DOCUMENT PASSAGE:
══════════════════════════════

This paper is organized as follows. In Section 2, we briefly review the definitions of Riemann-Liouville fractional integrals and derivatives and some lemmas. In Section 3, we give the necessary conditions for the fractional-order functional variational problem with fixed and variable boundary. In Section 4, we give an example to show the application of our results, and Section 5 briefly summarizes the results of this paper and future work.

2 Preliminaries and lemmas

In this section, we give some basic definitions and results that are used throughout this paper. For more details, please see [1–4].

══════════════════════════════

DATASET EXTRACT:
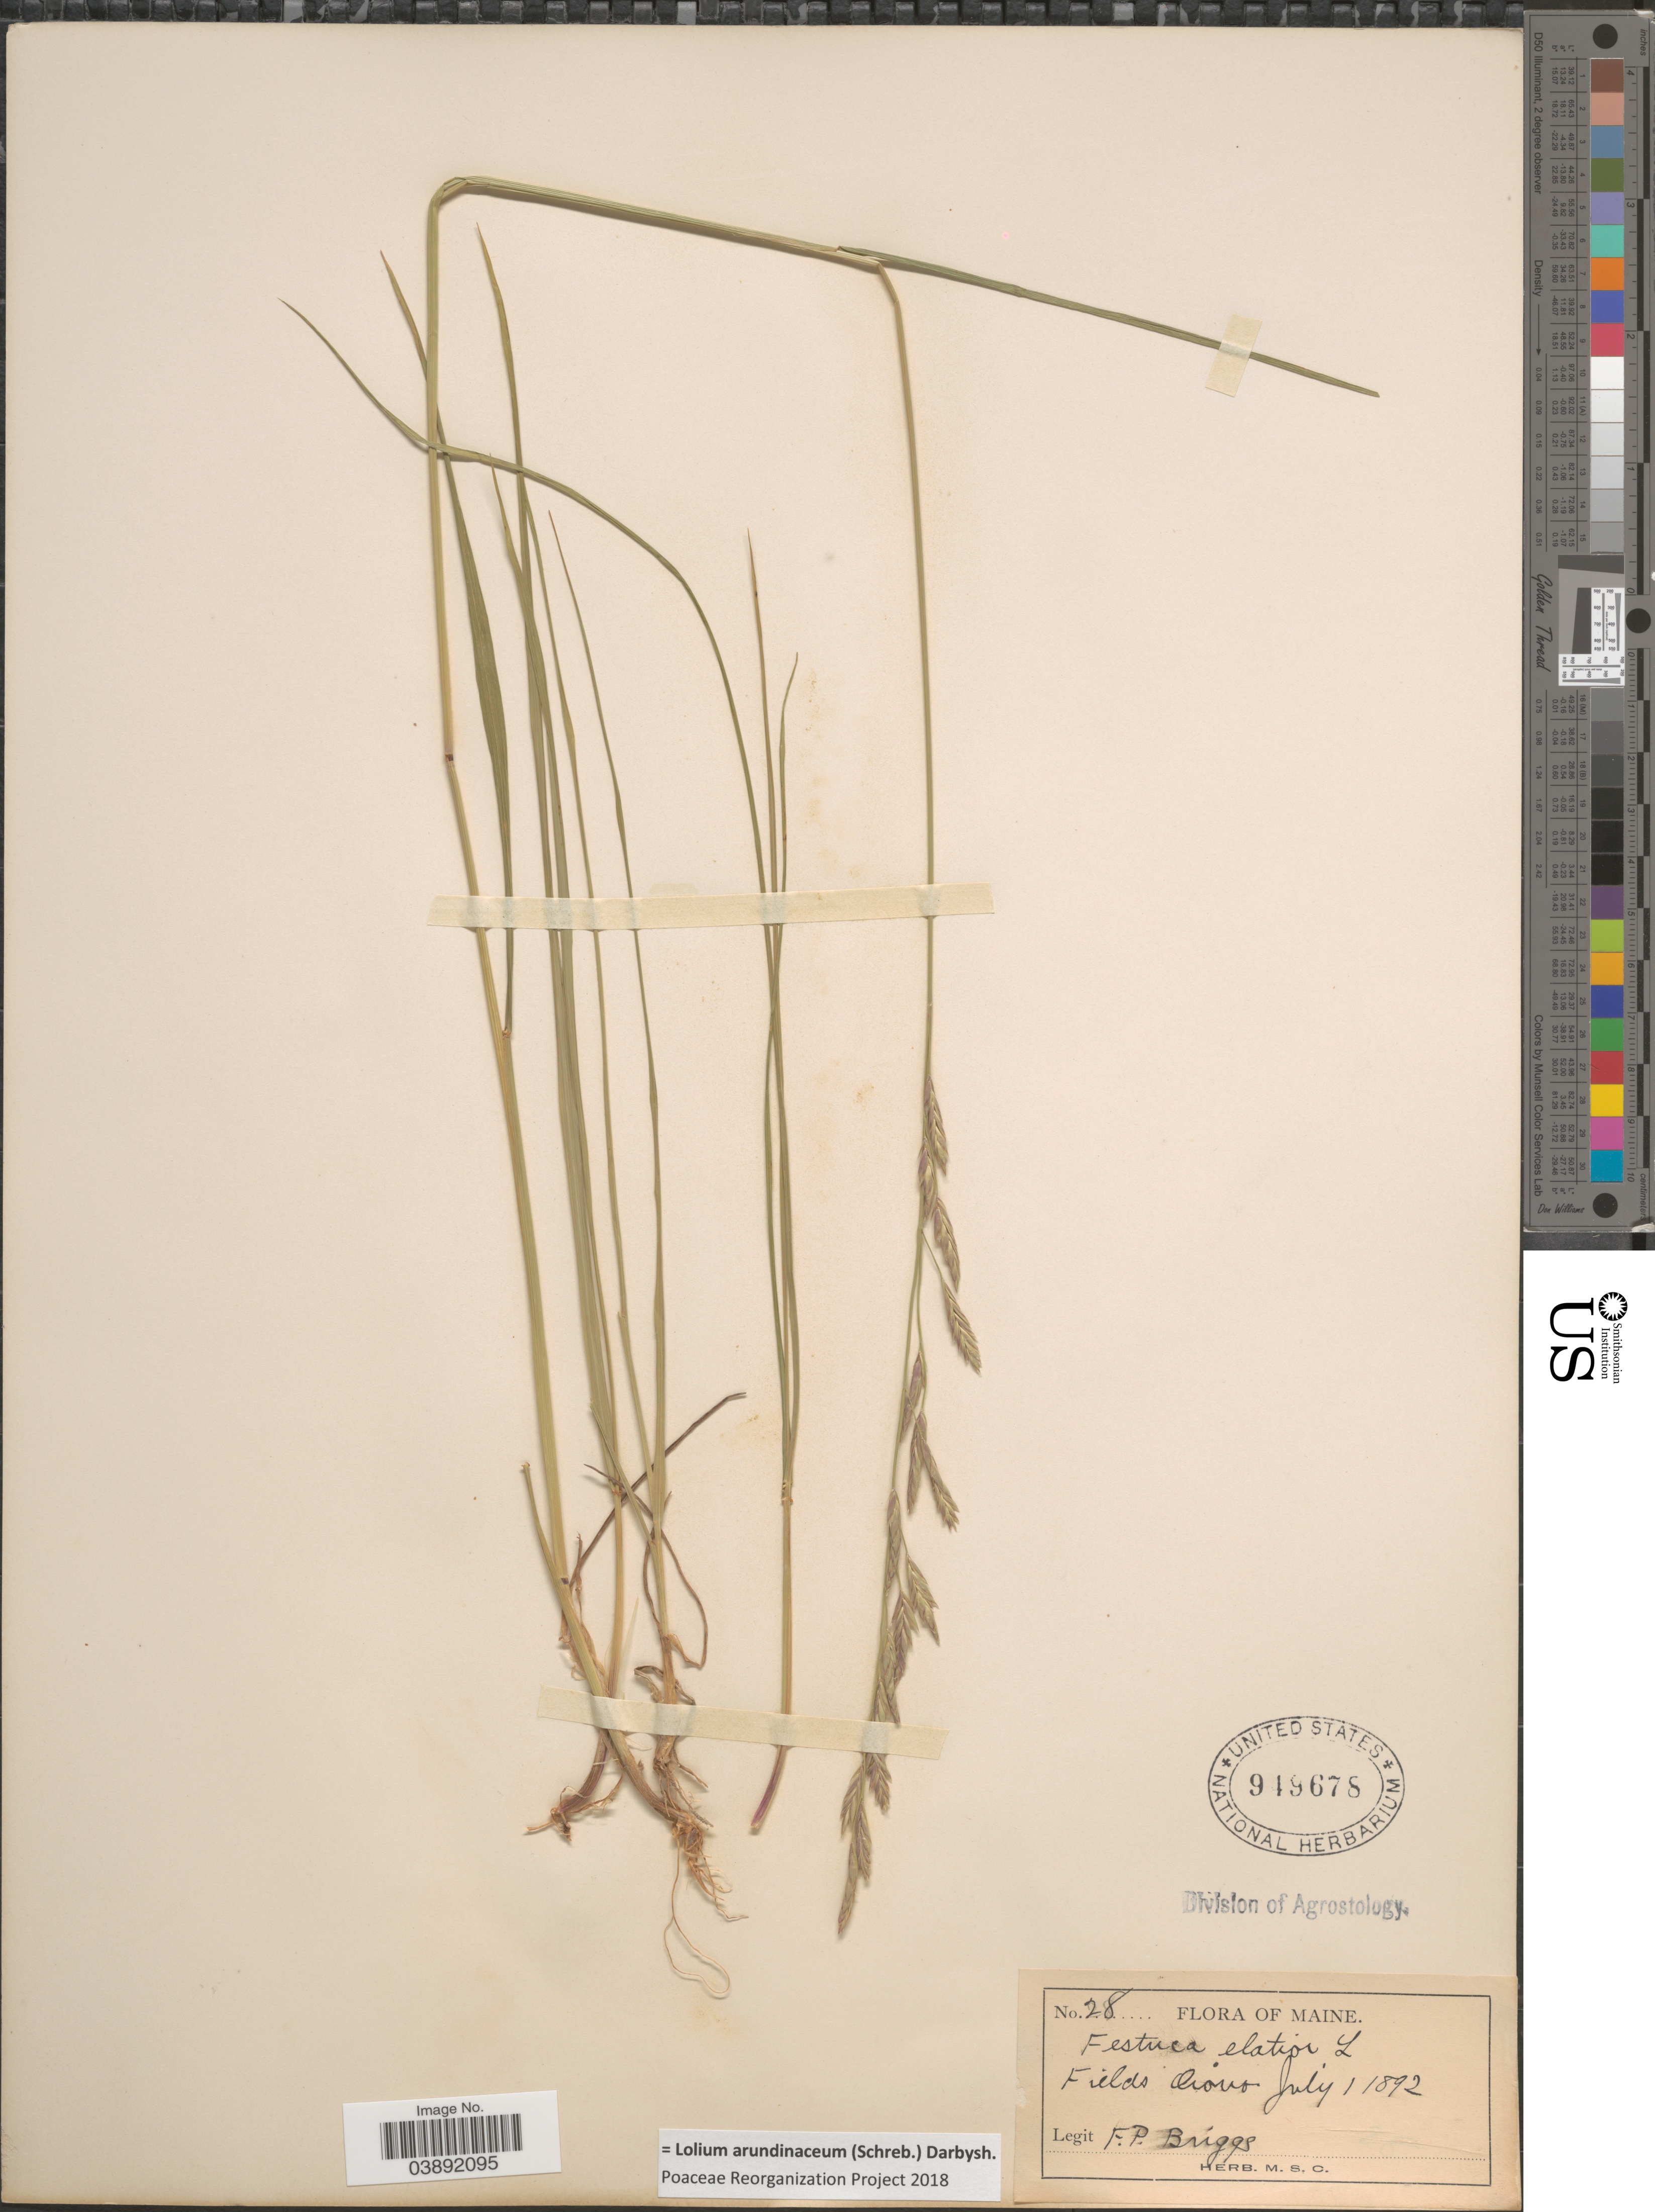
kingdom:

══════════════════════════════

AIM OF THE EXERCISE: Continue the passage on fractional-order variational problems, picking up right after its last sentence.

RESPONSE TO THE EXERCISE:
Definition 2.1

[1–4]

Let \([a,b]\) be a finite interval on the real axis R. The Riemann-Liouville fractional integrals \(I_{a,t}^{\alpha}f\) and \(I_{t,b}^{\alpha}f\) of order \(\alpha >0\) are defined by

$$ I_{a,t }^{\alpha}f(t) = \frac{1}{{\Gamma(\alpha)}}\int _{a}^{t} {\frac {{f(\tau)}}{{{{(t - \tau)}^{1 - \alpha}}}}} \, d\tau,\quad t>a $$
(2.1)

and

$$ I_{t,b }^{\alpha}f(t) = \frac{1}{{\Gamma(\alpha)}}\int _{t}^{b} {\frac {{f(\tau)}}{{{{(t - \tau)}^{1 - \alpha}}}}} \, d\tau,\quad t < b, $$
(2.2)

respectively. Here, \(\Gamma(\cdot)\) denotes the gamma function. These integrals are called the left-sided and the right-sided fractional integrals.

Definition 2.2

[1–4]

The Riemann-Liouville fraction derivatives \({D}_{a,t }^{\alpha}y\) and \({D}_{t,b}^{\alpha}y\) of order \(\alpha >0\) are defined by

$$\begin{aligned} D_{a,t }^{\alpha}y(t) =& {\biggl(\frac{d}{{dt}} \biggr)^{n}}\bigl(I_{a,t }^{n - \alpha}y(t)\bigr) \end{aligned}$$
(2.3)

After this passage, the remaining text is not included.